Nate and his mom, Lauryn, in the Great Rift Valley

From Eldoret, we got back into some tourist vans like the ones that drove us to Huruma and Kangundo and took the six-and-a-half hour drive to a town only an hour and a half’s drive from Nairobi, known as Naivasha.

Naivasha is a rather small town, but right next to some amazing national parks, including one that surrounds the nearby Lake Naivasha.  We stayed the night in another “resort,” which, sad to say, was even worse than the one in Eldoret.  To make matters worse, a bar next door to the hotel played music loudly almost nonstop the whole night, which kept my mom awake, but not me.  After breakfast, we hopped in a different vehicle, a tourist bus, and drove to a lodge in the Lake Naivasha national park.  There we boarded safari vans and actually drove through the park.

The park is in the middle of one of the planet’s most beautiful and dramatic landscapes: the Great Rift Valley, which runs through the eastern part of Africa.  The Rift Valley is formed from where two volcanic plates pulled away from each other centuries ago, and the park is in possibly the most beautiful and best-preserved part of it.  The park is also home to rhinoceros, leopards, giraffes, one male lion, two types of zebra, and several different species of antelope, including impalas, not to mention the huge herds of wildebeest (no, that is not a misspelling) and warthogs (African wild boar).  We saw all of these at one point or another, except for the single lion.  After our circuit through the valley, we had lunch at the lodge inside the park, where we got the safari vans.  Then we took the hour-and-a-half drive back down to the original guest house inNairobi.  After staying one more night there, we went to a souvenir market in the city, which, though describing it in great detail would fill the whole paper, I can say was a very wild and literally interactive experience.  Then, at night, we went to the airport, said good-bye to the drivers that had taken us most of the way throughKenya, and got on a plane bound for Amsterdam.  Once there, we had breakfast, then went onto another plane that went back home, where I arrived ten and a half hours later.

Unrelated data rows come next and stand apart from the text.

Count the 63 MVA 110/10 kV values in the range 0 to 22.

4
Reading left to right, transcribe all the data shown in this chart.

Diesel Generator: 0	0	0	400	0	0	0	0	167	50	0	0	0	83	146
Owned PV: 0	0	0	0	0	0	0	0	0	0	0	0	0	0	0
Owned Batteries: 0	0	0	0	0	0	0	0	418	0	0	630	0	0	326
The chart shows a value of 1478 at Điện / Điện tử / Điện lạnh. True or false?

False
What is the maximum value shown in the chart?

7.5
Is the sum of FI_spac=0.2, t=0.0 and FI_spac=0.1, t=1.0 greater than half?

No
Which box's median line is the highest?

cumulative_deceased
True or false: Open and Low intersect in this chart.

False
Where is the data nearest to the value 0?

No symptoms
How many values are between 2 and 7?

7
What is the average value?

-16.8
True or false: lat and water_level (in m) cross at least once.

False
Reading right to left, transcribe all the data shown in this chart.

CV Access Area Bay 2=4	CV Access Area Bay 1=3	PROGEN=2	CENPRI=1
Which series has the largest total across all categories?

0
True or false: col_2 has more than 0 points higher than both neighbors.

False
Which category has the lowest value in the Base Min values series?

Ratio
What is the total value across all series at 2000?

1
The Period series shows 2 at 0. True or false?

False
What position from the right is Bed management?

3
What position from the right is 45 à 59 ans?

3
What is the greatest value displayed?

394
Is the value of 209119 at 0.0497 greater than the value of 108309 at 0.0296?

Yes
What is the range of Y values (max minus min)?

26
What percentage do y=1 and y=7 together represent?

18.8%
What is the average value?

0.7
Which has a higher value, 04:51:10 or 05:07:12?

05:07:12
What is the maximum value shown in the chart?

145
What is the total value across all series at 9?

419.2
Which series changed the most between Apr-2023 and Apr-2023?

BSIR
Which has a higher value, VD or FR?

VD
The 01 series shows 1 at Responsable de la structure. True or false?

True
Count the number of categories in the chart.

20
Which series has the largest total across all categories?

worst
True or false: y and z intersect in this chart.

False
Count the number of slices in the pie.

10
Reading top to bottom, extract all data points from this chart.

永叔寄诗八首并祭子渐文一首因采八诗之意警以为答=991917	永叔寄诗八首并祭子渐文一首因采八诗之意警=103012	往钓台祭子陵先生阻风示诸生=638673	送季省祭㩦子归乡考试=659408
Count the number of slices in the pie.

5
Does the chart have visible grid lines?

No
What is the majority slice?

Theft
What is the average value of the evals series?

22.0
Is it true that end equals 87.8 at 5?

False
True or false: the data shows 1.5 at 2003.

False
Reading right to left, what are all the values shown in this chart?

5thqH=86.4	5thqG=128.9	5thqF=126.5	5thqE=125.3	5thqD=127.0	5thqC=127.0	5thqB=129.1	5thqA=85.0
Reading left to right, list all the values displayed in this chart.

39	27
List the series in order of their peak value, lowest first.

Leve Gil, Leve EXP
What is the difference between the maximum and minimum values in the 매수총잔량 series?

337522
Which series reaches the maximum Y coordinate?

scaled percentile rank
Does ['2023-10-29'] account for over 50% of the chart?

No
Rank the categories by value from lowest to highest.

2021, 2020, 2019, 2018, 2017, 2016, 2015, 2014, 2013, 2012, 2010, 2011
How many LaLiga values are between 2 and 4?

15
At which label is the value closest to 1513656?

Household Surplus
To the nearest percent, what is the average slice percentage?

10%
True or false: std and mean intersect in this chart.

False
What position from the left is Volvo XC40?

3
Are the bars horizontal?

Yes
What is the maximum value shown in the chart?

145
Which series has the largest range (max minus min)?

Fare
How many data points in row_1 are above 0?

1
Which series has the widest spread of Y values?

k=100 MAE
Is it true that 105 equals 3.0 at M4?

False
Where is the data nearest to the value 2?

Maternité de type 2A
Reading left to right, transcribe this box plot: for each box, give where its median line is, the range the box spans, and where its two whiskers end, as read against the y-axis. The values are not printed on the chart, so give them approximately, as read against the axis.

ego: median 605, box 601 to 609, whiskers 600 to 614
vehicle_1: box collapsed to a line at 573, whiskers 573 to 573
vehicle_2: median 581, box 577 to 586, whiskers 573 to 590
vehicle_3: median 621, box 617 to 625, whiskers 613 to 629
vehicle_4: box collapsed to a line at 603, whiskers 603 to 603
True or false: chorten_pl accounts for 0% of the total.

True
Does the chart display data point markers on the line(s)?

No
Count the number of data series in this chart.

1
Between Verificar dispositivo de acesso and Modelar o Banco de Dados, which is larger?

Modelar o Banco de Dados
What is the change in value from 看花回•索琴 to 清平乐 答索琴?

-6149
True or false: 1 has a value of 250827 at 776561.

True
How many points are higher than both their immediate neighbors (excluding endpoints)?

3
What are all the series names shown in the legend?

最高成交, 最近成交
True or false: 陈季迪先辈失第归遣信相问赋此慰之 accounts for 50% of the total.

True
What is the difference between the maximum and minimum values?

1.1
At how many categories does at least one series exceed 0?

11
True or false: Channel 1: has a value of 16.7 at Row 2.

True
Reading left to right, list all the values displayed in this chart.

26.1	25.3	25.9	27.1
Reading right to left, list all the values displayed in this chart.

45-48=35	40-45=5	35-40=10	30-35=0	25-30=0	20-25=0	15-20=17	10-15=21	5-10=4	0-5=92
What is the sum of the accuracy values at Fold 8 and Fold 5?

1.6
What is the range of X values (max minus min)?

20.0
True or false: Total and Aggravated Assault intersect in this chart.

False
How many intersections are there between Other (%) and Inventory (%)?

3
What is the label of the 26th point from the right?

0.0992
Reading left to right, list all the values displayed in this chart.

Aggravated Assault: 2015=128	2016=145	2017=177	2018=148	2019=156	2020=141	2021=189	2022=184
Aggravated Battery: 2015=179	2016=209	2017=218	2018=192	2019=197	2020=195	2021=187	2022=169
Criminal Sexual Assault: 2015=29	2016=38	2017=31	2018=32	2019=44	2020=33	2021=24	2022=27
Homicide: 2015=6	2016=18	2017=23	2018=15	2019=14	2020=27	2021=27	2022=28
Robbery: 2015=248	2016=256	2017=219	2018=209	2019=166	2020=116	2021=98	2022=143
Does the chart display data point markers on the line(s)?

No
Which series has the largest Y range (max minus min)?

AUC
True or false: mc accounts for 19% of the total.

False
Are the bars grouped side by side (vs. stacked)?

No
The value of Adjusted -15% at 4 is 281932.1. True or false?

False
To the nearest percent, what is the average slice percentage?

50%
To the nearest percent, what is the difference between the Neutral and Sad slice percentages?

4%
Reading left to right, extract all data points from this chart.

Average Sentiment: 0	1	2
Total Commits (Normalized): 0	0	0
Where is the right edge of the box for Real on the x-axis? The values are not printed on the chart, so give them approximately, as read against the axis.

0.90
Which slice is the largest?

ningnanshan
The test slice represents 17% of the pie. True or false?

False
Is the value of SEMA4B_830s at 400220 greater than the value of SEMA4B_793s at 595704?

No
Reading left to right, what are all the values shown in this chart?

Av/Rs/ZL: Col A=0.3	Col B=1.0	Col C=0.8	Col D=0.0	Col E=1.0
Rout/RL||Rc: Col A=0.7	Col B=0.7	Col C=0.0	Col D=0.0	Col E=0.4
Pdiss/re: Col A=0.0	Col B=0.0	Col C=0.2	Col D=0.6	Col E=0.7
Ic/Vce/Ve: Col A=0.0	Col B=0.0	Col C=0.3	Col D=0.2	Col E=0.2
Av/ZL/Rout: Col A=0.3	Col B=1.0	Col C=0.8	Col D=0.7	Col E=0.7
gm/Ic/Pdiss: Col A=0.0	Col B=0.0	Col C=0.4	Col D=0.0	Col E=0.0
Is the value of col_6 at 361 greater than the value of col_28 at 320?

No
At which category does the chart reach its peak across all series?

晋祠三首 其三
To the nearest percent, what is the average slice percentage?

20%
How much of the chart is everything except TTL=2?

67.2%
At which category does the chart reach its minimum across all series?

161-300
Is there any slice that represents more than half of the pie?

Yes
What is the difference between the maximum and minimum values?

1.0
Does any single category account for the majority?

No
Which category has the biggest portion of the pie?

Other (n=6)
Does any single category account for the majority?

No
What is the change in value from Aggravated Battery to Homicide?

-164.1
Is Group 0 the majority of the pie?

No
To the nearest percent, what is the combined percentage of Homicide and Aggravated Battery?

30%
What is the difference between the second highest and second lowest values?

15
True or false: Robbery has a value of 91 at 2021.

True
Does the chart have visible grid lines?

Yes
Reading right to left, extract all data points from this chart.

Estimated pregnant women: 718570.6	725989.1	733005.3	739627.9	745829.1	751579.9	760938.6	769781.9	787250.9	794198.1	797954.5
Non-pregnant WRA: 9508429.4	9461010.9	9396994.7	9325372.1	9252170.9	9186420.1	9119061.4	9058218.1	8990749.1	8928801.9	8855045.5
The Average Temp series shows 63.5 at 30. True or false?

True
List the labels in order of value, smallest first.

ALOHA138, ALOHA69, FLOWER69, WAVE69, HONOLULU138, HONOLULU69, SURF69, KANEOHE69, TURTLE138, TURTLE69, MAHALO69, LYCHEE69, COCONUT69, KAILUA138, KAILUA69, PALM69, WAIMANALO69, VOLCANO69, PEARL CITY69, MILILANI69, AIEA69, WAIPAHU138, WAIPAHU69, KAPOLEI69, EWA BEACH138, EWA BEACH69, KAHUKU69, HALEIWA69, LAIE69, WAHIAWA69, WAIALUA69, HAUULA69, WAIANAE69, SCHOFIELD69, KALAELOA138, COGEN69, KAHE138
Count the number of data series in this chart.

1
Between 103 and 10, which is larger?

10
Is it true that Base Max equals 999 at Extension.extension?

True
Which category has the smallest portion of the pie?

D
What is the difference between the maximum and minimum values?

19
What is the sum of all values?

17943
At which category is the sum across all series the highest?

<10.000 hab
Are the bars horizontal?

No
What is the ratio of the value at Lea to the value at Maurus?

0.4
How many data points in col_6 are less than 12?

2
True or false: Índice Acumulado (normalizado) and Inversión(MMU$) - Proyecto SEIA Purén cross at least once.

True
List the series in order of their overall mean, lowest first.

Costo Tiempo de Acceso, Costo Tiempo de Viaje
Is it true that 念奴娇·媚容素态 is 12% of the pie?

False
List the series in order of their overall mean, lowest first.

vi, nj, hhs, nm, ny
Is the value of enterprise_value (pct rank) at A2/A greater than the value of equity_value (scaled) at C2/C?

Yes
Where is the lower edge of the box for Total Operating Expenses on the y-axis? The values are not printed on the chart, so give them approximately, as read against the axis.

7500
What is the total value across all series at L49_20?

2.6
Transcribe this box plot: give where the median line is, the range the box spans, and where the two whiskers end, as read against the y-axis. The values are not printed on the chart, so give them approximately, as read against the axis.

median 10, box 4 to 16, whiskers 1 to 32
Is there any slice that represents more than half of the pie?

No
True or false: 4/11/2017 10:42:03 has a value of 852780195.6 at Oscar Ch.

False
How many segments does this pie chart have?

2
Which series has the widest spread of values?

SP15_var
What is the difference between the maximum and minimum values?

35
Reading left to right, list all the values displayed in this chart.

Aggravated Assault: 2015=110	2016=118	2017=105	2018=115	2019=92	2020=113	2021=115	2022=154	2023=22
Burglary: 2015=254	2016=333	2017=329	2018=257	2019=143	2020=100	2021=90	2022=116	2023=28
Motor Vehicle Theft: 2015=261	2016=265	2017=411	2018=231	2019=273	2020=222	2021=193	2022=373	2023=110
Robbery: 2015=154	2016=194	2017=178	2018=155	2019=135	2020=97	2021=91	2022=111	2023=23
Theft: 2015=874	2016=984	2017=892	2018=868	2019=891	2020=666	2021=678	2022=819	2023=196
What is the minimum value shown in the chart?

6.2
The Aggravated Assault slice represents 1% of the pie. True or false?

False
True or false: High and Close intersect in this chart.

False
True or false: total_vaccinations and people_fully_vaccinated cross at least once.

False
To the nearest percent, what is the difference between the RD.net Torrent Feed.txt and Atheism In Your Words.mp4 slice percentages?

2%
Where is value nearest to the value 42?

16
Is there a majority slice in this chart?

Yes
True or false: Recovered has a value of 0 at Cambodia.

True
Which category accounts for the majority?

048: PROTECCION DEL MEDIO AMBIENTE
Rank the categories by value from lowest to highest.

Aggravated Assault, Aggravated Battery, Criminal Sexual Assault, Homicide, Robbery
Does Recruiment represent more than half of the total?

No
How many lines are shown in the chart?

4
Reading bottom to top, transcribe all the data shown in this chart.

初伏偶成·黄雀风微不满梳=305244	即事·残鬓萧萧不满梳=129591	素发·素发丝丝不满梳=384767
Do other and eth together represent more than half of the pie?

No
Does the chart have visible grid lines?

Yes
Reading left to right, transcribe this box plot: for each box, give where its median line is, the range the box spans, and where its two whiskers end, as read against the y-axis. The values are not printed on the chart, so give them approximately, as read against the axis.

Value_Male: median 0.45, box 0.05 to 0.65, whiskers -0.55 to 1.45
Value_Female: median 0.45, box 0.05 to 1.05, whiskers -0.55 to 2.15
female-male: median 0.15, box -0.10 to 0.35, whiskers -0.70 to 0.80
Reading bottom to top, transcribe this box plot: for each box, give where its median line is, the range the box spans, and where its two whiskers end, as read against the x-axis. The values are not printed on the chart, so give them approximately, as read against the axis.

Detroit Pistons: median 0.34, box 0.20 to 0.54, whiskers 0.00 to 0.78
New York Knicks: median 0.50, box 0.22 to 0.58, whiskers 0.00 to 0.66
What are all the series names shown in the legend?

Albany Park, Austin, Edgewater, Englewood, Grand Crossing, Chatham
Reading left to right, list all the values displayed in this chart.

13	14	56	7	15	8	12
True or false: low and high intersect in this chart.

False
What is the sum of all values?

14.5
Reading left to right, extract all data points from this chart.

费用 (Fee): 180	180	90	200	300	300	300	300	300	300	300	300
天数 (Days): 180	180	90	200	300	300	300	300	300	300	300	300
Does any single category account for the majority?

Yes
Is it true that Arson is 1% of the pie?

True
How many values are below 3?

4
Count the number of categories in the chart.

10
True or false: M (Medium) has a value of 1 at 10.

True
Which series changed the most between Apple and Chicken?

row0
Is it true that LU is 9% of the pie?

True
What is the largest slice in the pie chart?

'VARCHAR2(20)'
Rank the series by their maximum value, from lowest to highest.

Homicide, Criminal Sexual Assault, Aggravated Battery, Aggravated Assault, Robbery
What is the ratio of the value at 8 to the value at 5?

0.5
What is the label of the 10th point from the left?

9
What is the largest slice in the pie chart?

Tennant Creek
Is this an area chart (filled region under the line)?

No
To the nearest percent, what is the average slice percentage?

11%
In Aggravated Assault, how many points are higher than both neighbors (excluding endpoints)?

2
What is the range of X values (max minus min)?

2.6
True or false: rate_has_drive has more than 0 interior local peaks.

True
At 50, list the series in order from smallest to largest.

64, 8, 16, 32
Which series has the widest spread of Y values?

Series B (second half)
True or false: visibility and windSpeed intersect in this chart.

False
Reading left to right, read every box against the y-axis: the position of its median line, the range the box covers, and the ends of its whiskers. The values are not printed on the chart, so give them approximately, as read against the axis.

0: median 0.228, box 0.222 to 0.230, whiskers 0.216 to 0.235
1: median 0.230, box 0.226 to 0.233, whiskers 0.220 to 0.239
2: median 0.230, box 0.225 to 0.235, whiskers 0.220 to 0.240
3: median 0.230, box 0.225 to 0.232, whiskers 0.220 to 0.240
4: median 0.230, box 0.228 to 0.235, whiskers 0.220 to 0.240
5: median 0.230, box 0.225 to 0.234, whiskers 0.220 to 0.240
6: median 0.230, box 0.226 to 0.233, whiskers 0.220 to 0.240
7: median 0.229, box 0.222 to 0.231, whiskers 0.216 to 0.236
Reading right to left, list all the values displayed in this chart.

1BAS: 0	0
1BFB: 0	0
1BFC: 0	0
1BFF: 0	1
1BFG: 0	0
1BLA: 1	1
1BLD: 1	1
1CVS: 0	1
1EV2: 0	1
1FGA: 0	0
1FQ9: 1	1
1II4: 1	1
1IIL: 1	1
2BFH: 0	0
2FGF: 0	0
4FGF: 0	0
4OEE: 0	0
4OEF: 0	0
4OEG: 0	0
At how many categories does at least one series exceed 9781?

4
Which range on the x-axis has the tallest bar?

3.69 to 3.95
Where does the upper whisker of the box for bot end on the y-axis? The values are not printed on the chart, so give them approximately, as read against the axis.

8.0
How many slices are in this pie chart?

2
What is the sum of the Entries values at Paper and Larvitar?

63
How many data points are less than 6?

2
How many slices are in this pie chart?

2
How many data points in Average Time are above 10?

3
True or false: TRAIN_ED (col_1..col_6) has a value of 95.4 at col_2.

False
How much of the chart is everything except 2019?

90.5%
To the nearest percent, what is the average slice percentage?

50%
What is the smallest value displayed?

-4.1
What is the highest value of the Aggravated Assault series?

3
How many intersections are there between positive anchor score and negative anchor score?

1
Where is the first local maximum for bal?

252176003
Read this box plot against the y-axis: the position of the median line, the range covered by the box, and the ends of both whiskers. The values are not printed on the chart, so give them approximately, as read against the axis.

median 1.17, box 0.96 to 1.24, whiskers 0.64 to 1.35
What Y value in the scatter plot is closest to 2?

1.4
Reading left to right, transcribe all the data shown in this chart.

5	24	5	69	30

My trip to Kenya was a powerful experience.  I got a glimpse into the great sorrow that that country is experiencing, how something as simple as a motley band of confused American missionaries could bring joy to people who lived in a country where the only goal of life was to earn enough to support your family, whatever it takes.  It is a situation that I hope I live to see changed for the better.